Later, Ahmed approached Sheri to let her know that Thaddeus had come to him and angrily complained about her. Thaddeus didn’t say why he was angry and upset but asked to be seen by another therapist. Sheri replied that she had no inkling at all that there was anything wrong between Thaddeus and herself. He was responding well to therapy and was always pleasant. She began to feel angry herself now and said, “I didn’t do anything wrong. I don’t understand!”
Ahmed listened and then replied, “I think Thaddeus is upset about something, cannot tell you about it, and is going behind your back to me. This may be an example of splitting behavior due to his BPD history.” He told Sheri that he had informed Thaddeus to bring up any problems directly with her.
At Thaddeus’s next appointment, Sheri brought up what Ahmed had told her and asked him to talk to her about what was bothering him.
Sheri: “Thaddeus, tell me what happened that made you go to Ahmed and tell him you were upset with me.”
Thaddeus: “I bet you’re angry with me for doing that.”
Sheri: “No, I’m not angry. I just want to know how I can help you. What has happened that made you feel upset and angry?”
Thaddeus: “Well, last week you told me I wasn’t working hard enough and would never get better.”
Sheri: “I disagree.”
Thaddeus: “You’re saying you didn’t tell me that?”
Sheri (based on the element of truth): “It is true that I said we needed to add a new exercise.”
Thaddeus: “But you said I wasn’t working hard enough.”
Sheri: “I disagree.

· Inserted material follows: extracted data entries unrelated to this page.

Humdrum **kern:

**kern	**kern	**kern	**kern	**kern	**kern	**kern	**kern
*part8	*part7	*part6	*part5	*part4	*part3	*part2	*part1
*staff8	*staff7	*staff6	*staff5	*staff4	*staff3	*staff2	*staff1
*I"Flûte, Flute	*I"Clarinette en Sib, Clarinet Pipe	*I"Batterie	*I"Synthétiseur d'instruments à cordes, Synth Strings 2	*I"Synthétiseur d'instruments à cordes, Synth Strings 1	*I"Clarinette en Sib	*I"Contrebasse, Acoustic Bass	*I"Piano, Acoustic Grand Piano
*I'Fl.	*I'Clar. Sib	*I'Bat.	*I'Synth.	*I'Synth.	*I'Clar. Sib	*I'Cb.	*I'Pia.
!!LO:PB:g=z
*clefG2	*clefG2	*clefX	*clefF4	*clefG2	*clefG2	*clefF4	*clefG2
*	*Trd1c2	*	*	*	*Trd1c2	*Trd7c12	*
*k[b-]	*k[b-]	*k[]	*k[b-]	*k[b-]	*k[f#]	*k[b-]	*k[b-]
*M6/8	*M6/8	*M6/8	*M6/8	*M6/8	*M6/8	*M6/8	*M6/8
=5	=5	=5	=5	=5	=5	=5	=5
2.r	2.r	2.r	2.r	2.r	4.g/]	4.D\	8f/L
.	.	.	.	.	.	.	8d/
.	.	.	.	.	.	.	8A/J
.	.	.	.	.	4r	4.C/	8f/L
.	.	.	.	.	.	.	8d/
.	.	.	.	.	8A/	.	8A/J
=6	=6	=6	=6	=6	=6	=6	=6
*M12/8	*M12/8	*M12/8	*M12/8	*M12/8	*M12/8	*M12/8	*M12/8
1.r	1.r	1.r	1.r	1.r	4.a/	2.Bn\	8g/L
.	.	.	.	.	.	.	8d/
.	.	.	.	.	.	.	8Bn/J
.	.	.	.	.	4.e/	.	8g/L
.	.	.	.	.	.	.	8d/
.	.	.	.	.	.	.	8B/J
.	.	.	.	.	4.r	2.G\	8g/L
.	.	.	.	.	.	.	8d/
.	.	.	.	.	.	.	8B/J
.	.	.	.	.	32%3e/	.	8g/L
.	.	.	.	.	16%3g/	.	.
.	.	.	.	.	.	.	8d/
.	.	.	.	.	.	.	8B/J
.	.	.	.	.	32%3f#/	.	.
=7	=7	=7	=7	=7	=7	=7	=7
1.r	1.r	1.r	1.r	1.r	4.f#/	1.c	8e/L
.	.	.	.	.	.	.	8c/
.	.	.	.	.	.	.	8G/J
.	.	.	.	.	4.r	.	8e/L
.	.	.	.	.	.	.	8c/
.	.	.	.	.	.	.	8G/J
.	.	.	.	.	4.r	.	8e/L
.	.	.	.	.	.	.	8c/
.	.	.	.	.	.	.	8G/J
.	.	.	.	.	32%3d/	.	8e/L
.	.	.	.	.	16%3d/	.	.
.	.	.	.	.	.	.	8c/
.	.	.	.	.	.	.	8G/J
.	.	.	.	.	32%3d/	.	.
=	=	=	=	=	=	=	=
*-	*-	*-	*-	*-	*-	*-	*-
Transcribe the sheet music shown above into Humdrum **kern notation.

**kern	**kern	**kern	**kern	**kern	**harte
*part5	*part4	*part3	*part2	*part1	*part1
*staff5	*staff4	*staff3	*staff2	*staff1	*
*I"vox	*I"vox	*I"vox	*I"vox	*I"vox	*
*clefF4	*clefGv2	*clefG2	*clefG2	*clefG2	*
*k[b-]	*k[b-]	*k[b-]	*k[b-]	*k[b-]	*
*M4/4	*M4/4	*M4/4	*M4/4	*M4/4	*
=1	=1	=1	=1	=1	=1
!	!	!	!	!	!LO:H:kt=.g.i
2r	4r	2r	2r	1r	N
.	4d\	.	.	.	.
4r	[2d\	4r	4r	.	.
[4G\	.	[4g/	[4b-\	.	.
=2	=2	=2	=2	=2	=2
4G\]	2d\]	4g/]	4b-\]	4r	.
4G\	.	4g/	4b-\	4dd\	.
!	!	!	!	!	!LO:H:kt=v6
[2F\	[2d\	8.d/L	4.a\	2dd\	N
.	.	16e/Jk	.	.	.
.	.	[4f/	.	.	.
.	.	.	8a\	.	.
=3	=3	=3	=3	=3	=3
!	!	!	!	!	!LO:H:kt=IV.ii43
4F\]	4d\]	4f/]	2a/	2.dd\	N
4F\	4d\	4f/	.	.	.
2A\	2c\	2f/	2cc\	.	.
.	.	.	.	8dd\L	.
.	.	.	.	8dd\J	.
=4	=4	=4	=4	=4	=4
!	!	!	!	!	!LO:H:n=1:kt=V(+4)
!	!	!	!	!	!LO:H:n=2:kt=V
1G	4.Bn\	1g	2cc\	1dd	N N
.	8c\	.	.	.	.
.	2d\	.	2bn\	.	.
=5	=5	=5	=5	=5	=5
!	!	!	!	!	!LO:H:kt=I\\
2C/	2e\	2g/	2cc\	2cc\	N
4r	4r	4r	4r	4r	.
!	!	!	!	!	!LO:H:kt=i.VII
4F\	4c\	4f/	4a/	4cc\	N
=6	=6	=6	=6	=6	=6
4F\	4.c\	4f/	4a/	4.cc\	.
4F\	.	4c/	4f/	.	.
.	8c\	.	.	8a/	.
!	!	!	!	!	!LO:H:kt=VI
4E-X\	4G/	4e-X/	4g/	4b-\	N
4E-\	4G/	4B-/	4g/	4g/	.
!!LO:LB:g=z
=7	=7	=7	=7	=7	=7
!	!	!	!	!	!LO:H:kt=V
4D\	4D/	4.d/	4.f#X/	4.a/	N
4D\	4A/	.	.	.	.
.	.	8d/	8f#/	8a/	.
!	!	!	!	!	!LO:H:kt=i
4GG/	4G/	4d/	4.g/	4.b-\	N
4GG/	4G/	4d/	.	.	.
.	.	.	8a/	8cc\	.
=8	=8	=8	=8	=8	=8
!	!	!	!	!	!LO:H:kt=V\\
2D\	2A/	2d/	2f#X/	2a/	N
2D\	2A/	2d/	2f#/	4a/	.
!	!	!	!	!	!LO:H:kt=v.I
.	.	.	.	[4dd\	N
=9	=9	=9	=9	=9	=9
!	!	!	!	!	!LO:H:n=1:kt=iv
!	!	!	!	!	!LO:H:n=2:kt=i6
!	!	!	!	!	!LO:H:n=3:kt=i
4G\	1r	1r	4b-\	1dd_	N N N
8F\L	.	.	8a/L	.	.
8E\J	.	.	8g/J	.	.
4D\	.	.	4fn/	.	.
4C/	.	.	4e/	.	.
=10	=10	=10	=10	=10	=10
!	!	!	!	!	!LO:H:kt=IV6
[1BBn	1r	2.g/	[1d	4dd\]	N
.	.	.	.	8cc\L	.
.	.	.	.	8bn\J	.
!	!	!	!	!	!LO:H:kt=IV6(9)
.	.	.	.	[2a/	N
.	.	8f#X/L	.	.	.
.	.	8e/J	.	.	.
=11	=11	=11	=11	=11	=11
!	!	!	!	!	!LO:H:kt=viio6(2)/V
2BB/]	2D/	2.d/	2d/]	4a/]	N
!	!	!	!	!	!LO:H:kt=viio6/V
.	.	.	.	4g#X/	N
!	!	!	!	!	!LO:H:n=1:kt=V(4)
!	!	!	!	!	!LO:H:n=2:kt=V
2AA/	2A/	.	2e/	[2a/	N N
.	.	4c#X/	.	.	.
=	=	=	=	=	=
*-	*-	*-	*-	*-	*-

Now, let’s move on to do some more work today.”
Discussion
When Thaddeus went to Ahmed with a complaint about Sheri, Ahmed listened but did not respond and “rescue” Thaddeus, as Thaddeus was likely expecting him to do. Instead, Ahmed directed Thaddeus back to Sheri to discuss his concerns.
When Ahmed described this interaction to Sheri, she was confused, concerned, and then upset with herself, wondering what she had done to make Thaddeus angry. But when Ahmed suggested that Thaddeus may be engaging in splitting behavior due to his BPD diagnosis, making Sheri the “persecutor” (all bad) and Ahmed the “rescuer” (all good), she considered this possibility and stopped taking Thaddeus’s complaints personally.
When Sheri next met with Thaddeus, she directly confronted the issue, denied being angry, did not attempt to defend herself, remained detached, acknowledged the element of truth in what Thaddeus said, and distracted him to bring him back to the task.